Can a bonus letter trigger income tax liability?

When is income “earned”?

According to the established practice of the Federal Supreme Court, income or gains are deemed realised for tax purposes as soon as the taxpayer receives benefits or at least acquires a irrevocable claim to them that he can actually dispose of. It can be in the form ownership of an asset (i.e. cash transferred to a bank account) or an enforceable claim against a debtor (e.g. the employer).

Can a bonus letter trigger tax obligations?  

It depends, how the letter is worded. The Federal Supreme Court recently had to rule on a case of a bonus letter. They decided that the bonus letter did not trigger the income tax obligation because there was a clear statement that the bonus was “voluntary and variable” and that this wording would not give the employee an enforceable claim to the bonus. However, if the bonus letter was worded differently and had given the employee an enforceable claim, the bonus letter itself would have triggered the tax obligation and not the cash payment that followed in a few months.

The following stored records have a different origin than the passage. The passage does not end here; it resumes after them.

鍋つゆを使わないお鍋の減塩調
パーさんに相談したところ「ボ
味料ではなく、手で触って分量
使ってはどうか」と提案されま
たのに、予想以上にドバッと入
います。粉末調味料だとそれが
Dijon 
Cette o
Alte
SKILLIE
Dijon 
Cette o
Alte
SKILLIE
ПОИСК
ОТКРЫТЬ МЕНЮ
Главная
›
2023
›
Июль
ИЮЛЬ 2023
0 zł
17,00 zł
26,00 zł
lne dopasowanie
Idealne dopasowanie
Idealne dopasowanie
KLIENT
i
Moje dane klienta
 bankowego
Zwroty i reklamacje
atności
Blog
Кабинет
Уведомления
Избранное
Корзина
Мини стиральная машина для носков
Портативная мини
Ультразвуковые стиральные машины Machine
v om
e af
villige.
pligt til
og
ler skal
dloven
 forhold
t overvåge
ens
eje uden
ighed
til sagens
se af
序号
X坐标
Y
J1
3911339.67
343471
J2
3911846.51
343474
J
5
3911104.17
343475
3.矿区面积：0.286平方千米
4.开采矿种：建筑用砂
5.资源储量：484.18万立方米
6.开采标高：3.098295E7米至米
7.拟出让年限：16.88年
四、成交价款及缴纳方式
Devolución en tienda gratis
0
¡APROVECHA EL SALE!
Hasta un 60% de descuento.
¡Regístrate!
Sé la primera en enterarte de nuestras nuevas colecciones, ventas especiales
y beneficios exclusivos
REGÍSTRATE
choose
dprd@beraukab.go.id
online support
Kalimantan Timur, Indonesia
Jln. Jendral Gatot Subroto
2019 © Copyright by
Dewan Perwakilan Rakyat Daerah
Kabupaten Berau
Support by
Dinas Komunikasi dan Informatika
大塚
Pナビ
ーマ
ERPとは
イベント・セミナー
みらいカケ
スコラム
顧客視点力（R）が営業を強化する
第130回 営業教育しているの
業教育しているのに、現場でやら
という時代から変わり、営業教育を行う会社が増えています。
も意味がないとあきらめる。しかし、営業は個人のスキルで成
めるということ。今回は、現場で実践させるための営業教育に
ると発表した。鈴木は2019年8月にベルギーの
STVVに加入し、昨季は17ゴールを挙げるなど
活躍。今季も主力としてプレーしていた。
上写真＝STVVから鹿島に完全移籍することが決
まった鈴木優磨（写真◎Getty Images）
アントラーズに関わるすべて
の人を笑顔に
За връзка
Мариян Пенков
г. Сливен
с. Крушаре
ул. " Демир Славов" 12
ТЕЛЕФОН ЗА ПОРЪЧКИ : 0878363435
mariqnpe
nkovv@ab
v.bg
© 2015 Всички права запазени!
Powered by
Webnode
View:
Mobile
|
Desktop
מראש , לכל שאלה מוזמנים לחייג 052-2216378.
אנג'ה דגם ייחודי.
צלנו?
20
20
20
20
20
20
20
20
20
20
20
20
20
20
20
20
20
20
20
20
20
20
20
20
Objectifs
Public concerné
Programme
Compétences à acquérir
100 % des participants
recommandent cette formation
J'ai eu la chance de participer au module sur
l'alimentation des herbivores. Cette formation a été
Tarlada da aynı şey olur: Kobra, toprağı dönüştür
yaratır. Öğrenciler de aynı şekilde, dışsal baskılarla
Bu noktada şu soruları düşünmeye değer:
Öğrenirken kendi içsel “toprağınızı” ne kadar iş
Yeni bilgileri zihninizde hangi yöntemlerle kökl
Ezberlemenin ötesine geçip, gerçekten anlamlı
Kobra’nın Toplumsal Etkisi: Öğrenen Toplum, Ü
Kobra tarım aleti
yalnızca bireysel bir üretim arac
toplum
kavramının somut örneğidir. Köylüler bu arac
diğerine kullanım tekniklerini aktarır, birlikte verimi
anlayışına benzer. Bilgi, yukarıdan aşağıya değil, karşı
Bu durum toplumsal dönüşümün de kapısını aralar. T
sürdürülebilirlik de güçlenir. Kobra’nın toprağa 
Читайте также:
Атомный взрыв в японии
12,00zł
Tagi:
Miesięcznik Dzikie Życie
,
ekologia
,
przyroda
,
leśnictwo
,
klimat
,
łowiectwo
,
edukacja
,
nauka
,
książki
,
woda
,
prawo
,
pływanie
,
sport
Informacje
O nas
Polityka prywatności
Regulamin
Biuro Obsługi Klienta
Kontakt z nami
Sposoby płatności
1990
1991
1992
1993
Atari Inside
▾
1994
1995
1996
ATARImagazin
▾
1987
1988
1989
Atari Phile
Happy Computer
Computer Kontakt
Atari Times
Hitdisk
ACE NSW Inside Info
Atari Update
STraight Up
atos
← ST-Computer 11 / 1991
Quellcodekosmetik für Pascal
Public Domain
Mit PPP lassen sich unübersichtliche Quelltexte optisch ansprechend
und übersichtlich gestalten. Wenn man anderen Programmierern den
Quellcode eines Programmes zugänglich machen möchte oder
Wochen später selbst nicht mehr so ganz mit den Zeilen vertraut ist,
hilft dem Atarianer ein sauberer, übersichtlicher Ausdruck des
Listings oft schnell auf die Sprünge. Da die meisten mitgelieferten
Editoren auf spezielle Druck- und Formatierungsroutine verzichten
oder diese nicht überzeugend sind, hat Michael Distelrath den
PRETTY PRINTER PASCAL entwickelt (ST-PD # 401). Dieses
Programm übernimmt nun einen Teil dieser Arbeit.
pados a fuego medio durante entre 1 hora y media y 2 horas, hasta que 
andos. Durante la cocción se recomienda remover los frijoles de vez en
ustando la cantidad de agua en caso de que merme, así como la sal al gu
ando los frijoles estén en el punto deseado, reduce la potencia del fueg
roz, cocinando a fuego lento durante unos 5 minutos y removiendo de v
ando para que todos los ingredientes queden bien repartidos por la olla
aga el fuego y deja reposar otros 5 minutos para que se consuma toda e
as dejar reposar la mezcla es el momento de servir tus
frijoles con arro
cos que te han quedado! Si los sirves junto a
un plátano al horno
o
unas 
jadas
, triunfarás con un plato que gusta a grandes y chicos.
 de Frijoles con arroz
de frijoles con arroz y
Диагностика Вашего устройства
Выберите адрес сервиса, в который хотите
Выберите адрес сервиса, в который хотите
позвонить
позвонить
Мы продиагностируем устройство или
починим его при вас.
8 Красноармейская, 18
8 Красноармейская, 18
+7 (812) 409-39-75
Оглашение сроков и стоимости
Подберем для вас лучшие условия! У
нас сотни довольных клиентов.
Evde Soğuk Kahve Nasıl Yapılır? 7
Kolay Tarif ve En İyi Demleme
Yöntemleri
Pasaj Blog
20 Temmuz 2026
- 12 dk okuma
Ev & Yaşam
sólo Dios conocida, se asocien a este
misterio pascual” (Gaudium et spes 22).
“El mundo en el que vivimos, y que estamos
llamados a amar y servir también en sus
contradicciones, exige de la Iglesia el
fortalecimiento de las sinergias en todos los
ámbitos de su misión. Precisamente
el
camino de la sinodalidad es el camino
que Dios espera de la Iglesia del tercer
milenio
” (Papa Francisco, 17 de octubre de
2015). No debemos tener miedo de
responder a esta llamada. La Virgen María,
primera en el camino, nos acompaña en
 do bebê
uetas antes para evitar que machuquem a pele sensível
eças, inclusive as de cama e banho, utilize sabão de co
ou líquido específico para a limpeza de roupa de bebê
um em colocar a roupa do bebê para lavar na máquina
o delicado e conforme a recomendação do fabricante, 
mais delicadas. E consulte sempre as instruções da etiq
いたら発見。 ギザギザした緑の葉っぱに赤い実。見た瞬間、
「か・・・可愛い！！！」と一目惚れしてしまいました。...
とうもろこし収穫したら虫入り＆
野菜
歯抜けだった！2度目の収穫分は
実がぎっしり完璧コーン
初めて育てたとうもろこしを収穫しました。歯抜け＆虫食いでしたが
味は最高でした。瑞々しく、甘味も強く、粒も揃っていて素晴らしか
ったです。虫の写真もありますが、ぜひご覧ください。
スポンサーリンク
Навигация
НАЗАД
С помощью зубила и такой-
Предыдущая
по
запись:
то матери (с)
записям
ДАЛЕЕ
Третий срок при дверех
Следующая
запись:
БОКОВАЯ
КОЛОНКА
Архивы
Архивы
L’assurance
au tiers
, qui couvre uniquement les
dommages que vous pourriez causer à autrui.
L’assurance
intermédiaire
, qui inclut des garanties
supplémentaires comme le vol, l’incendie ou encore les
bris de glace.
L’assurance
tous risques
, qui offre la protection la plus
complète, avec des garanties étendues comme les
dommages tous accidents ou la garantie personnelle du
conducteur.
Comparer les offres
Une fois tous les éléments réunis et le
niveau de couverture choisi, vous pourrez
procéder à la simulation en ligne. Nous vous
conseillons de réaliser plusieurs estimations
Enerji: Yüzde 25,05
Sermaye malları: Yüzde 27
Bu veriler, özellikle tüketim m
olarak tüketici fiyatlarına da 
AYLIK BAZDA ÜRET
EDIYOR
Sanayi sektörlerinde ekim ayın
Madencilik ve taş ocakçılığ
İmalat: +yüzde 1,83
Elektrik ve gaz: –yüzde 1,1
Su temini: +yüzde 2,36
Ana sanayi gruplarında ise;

Many practitioners are not aware that a bonus letter could already trigger an income tax obligation. Since the bonus letter is often sent a few months prior to the actual payments, the time of the taxation might have a significant impact on the tax burden, specially if the employee leaves the country before the bonus is actually paid out (because in that scenario the bonus will subject to a higher withholding tax rate).

Therefore, it is strongly recommended to use very clear language in the bonus letter whether a bonus is “unconditionally and irrevocably due” (and therefore taxed immediately) or “voluntary and subject to change” (and therefore taxed a payout.